Holiday Spirit
Outcasts and monsters in love struggle to triumph over evil in the revealing horror novel Holiday Spirit.
Both violent and empathetic, John DeGuire’s novel Holiday Spirit is populated by a pantheon from the history of horror novels, used to explore human beings’ fear and hatred of outsiders.
Count Dracula and his werewolf wife, Aoife, are living a quiet life in Vermont when local children go missing after Halloween. Local police are unable to solve the case, and the townspeople blame the couple. To clear their names, Dracula and Aoife enlist the help of their friends Saul Frankenstein, Dr. Jekyll, and invisible Ralph Ellison. The group has to defeat a witch, Bridgett, and her minions, who include a swamp monster, an Egyptian god of the dead, and a neo-Nazi. The villains sow fear, rampaging against the townspeople.
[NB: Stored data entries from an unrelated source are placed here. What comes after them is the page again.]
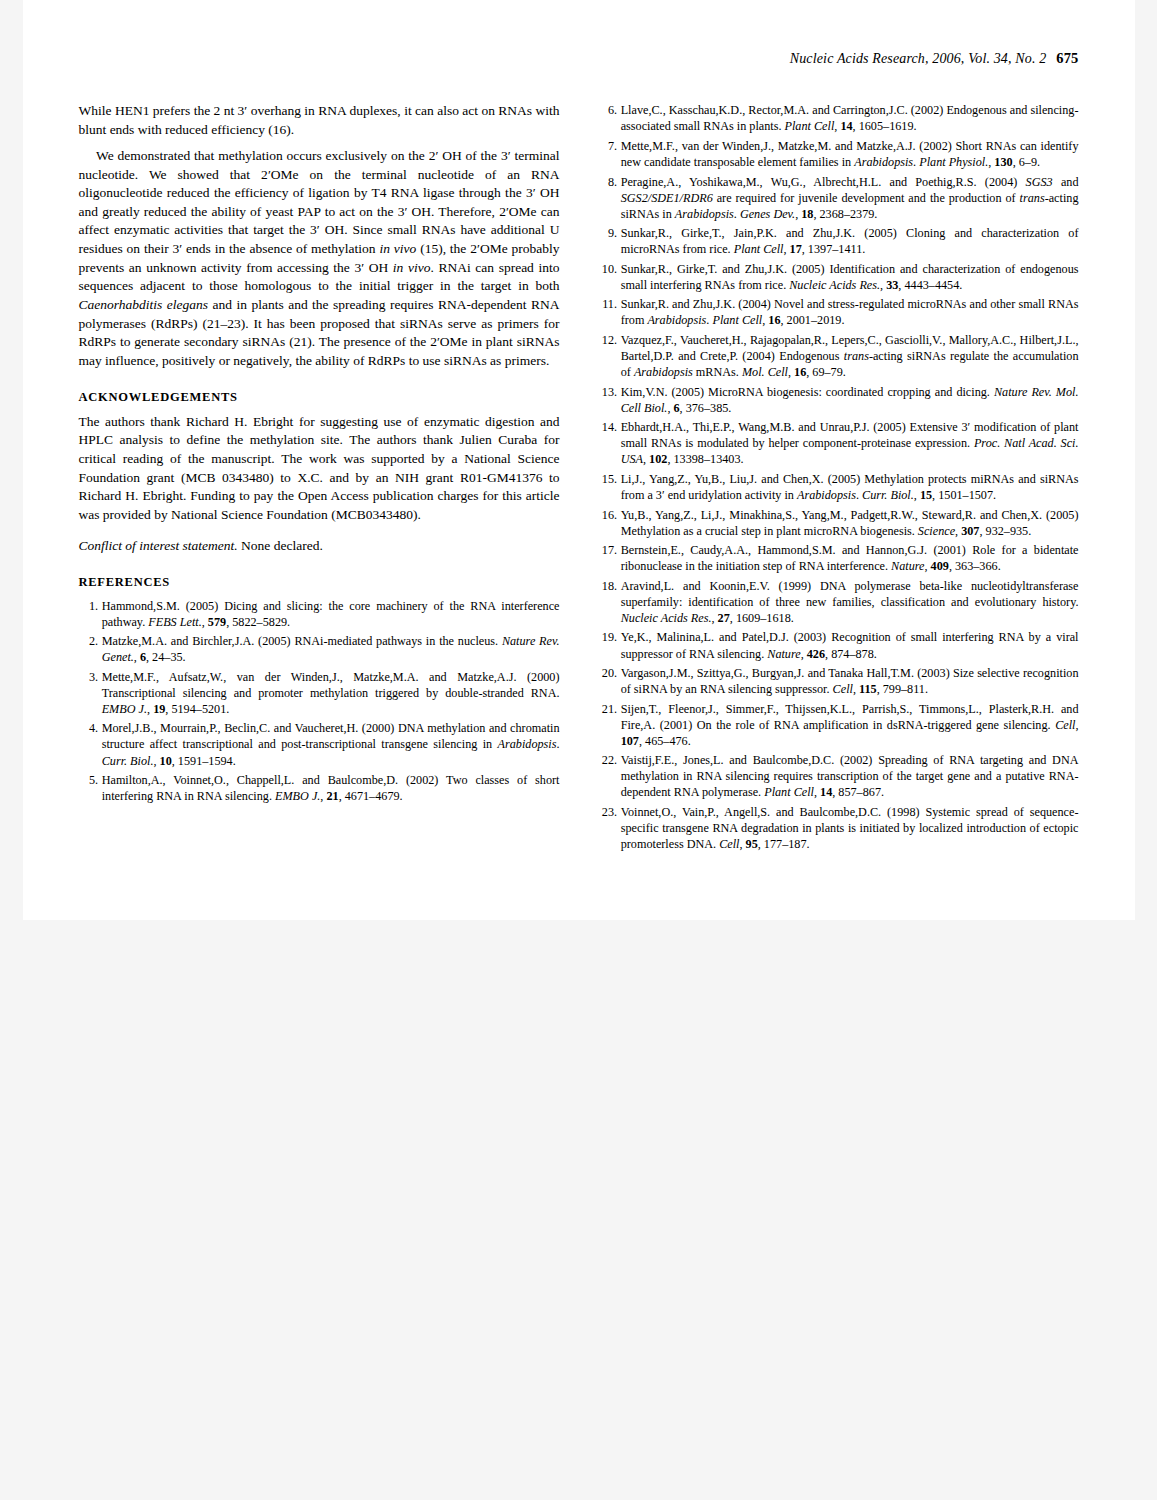Nucleic Acids Research, 2006, Vol. 34, No. 2675
While HEN1 prefers the 2 nt 3′ overhang in RNA duplexes, it can also act on RNAs with blunt ends with reduced efficiency (16).
We demonstrated that methylation occurs exclusively on the 2′ OH of the 3′ terminal nucleotide. We showed that 2′OMe on the terminal nucleotide of an RNA oligonucleotide reduced the efficiency of ligation by T4 RNA ligase through the 3′ OH and greatly reduced the ability of yeast PAP to act on the 3′ OH. Therefore, 2′OMe can affect enzymatic activities that target the 3′ OH. Since small RNAs have additional U residues on their 3′ ends in the absence of methylation in vivo (15), the 2′OMe probably prevents an unknown activity from accessing the 3′ OH in vivo. RNAi can spread into sequences adjacent to those homologous to the initial trigger in the target in both Caenorhabditis elegans and in plants and the spreading requires RNA-dependent RNA polymerases (RdRPs) (21–23). It has been proposed that siRNAs serve as primers for RdRPs to generate secondary siRNAs (21). The presence of the 2′OMe in plant siRNAs may influence, positively or negatively, the ability of RdRPs to use siRNAs as primers.
Acknowledgements
The authors thank Richard H. Ebright for suggesting use of enzymatic digestion and HPLC analysis to define the methylation site. The authors thank Julien Curaba for critical reading of the manuscript. The work was supported by a National Science Foundation grant (MCB 0343480) to X.C. and by an NIH grant R01-GM41376 to Richard H. Ebright. Funding to pay the Open Access publication charges for this article was provided by National Science Foundation (MCB0343480).
Conflict of interest statement. None declared.
References
Hammond,S.M. (2005) Dicing and slicing: the core machinery of the RNA interference pathway. FEBS Lett., 579, 5822–5829.
Matzke,M.A. and Birchler,J.A. (2005) RNAi-mediated pathways in the nucleus. Nature Rev. Genet., 6, 24–35.
Mette,M.F., Aufsatz,W., van der Winden,J., Matzke,M.A. and Matzke,A.J. (2000) Transcriptional silencing and promoter methylation triggered by double-stranded RNA. EMBO J., 19, 5194–5201.
Morel,J.B., Mourrain,P., Beclin,C. and Vaucheret,H. (2000) DNA methylation and chromatin structure affect transcriptional and post-transcriptional transgene silencing in Arabidopsis. Curr. Biol., 10, 1591–1594.
Hamilton,A., Voinnet,O., Chappell,L. and Baulcombe,D. (2002) Two classes of short interfering RNA in RNA silencing. EMBO J., 21, 4671–4679.
Llave,C., Kasschau,K.D., Rector,M.A. and Carrington,J.C. (2002) Endogenous and silencing-associated small RNAs in plants. Plant Cell, 14, 1605–1619.
Mette,M.F., van der Winden,J., Matzke,M. and Matzke,A.J. (2002) Short RNAs can identify new candidate transposable element families in Arabidopsis. Plant Physiol., 130, 6–9.
Peragine,A., Yoshikawa,M., Wu,G., Albrecht,H.L. and Poethig,R.S. (2004) SGS3 and SGS2/SDE1/RDR6 are required for juvenile development and the production of trans-acting siRNAs in Arabidopsis. Genes Dev., 18, 2368–2379.
Sunkar,R., Girke,T., Jain,P.K. and Zhu,J.K. (2005) Cloning and characterization of microRNAs from rice. Plant Cell, 17, 1397–1411.
Sunkar,R., Girke,T. and Zhu,J.K. (2005) Identification and characterization of endogenous small interfering RNAs from rice. Nucleic Acids Res., 33, 4443–4454.
Sunkar,R. and Zhu,J.K. (2004) Novel and stress-regulated microRNAs and other small RNAs from Arabidopsis. Plant Cell, 16, 2001–2019.
Vazquez,F., Vaucheret,H., Rajagopalan,R., Lepers,C., Gasciolli,V., Mallory,A.C., Hilbert,J.L., Bartel,D.P. and Crete,P. (2004) Endogenous trans-acting siRNAs regulate the accumulation of Arabidopsis mRNAs. Mol. Cell, 16, 69–79.
Kim,V.N. (2005) MicroRNA biogenesis: coordinated cropping and dicing. Nature Rev. Mol. Cell Biol., 6, 376–385.
Ebhardt,H.A., Thi,E.P., Wang,M.B. and Unrau,P.J. (2005) Extensive 3′ modification of plant small RNAs is modulated by helper component-proteinase expression. Proc. Natl Acad. Sci. USA, 102, 13398–13403.
Li,J., Yang,Z., Yu,B., Liu,J. and Chen,X. (2005) Methylation protects miRNAs and siRNAs from a 3′ end uridylation activity in Arabidopsis. Curr. Biol., 15, 1501–1507.
Yu,B., Yang,Z., Li,J., Minakhina,S., Yang,M., Padgett,R.W., Steward,R. and Chen,X. (2005) Methylation as a crucial step in plant microRNA biogenesis. Science, 307, 932–935.
Bernstein,E., Caudy,A.A., Hammond,S.M. and Hannon,G.J. (2001) Role for a bidentate ribonuclease in the initiation step of RNA interference. Nature, 409, 363–366.
Aravind,L. and Koonin,E.V. (1999) DNA polymerase beta-like nucleotidyltransferase superfamily: identification of three new families, classification and evolutionary history. Nucleic Acids Res., 27, 1609–1618.
Ye,K., Malinina,L. and Patel,D.J. (2003) Recognition of small interfering RNA by a viral suppressor of RNA silencing. Nature, 426, 874–878.
Vargason,J.M., Szittya,G., Burgyan,J. and Tanaka Hall,T.M. (2003) Size selective recognition of siRNA by an RNA silencing suppressor. Cell, 115, 799–811.
Sijen,T., Fleenor,J., Simmer,F., Thijssen,K.L., Parrish,S., Timmons,L., Plasterk,R.H. and Fire,A. (2001) On the role of RNA amplification in dsRNA-triggered gene silencing. Cell, 107, 465–476.
Vaistij,F.E., Jones,L. and Baulcombe,D.C. (2002) Spreading of RNA targeting and DNA methylation in RNA silencing requires transcription of the target gene and a putative RNA-dependent RNA polymerase. Plant Cell, 14, 857–867.
Voinnet,O., Vain,P., Angell,S. and Baulcombe,D.C. (1998) Systemic spread of sequence-specific transgene RNA degradation in plants is initiated by localized introduction of ectopic promoterless DNA. Cell, 95, 177–187.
The stream of mythological and literary characters in the novel is steady, and each iconic character comes with their own well-established backstory. Here, they have varying success at finding places for themselves within general society. Frankenstein’s monster, for example, is a fire captain who seeks to overcome his fear of flames through aversion therapy, while Ralph Ellison and H. G. Wells’s invisible man combine into one, representing the pinnacle of the outcast; he also works as a university professor and has an endless catalog of phobias. Indeed, he and a high school student trade lengthy names for specific phobias, such as hippopotomonstrosesquippedaliophobia, a fear of long words. One character is described as a snollygoster, which refers to a person, often a politician, without principles. And the setting is atmospheric, as with a town bookstore that “held a musky charm. At midday, the light shone through the storefront window, taking just a bit of chill out of the fall air.”
The chapters are short and swift, but their scenes of blood and gore are spectacular. A half-fish, half-man creature rips a woman’s face from her skull and chews it in front of her; elsewhere, Anubis, in mummified form, cleaves a daycare teacher in two, and the descriptions are gruesome. In comparison, the book’s historical digressions obscure the story’s center, which is consumed by examinations of divided political landscapes, xenophobia, and flirtations with fascism. These themes pair well with the book’s more fundamental monster-tale elements, including fear as the result of a lack of understanding.
Holiday Spirit is a delightful, bloody, and complex horror novel that uses classic characters to explore the nature of fear.